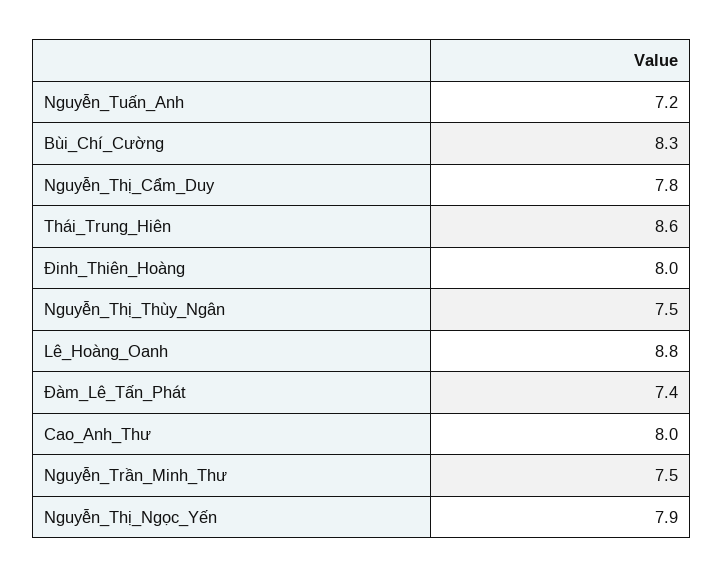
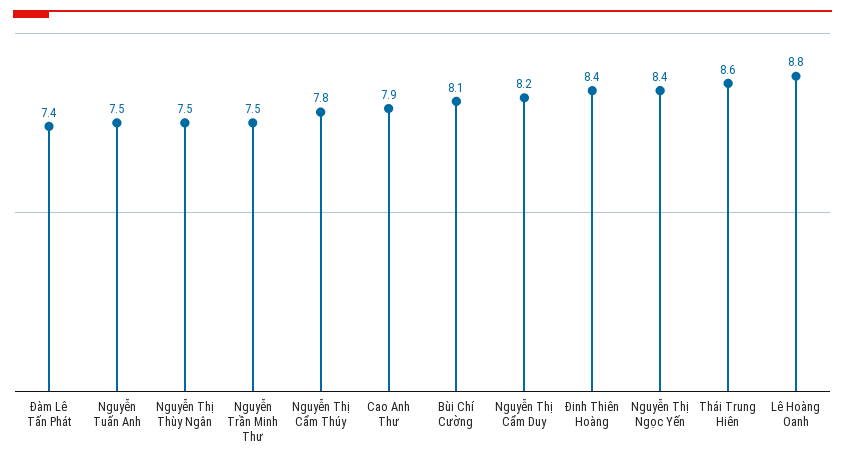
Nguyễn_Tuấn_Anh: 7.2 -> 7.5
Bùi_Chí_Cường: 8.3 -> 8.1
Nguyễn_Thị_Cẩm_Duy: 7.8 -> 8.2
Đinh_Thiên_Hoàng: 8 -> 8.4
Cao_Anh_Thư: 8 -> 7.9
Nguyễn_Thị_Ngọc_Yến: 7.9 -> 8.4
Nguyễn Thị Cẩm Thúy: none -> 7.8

--

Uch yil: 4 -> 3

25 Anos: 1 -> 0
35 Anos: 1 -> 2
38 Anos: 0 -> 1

...

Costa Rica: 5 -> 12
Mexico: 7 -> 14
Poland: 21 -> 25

§ **Instruction**
Copy out the lines above exactly, beginning at the one that contains "Nguyễn_Tuấn_Anh: 7.2 -> 7.5" and ending at the one that contains "Nguyễn Thị Cẩm Thúy: none -> 7.8".

§ **Problem solution**
Nguyễn_Tuấn_Anh: 7.2 -> 7.5
Bùi_Chí_Cường: 8.3 -> 8.1
Nguyễn_Thị_Cẩm_Duy: 7.8 -> 8.2
Đinh_Thiên_Hoàng: 8 -> 8.4
Cao_Anh_Thư: 8 -> 7.9
Nguyễn_Thị_Ngọc_Yến: 7.9 -> 8.4
Nguyễn Thị Cẩm Thúy: none -> 7.8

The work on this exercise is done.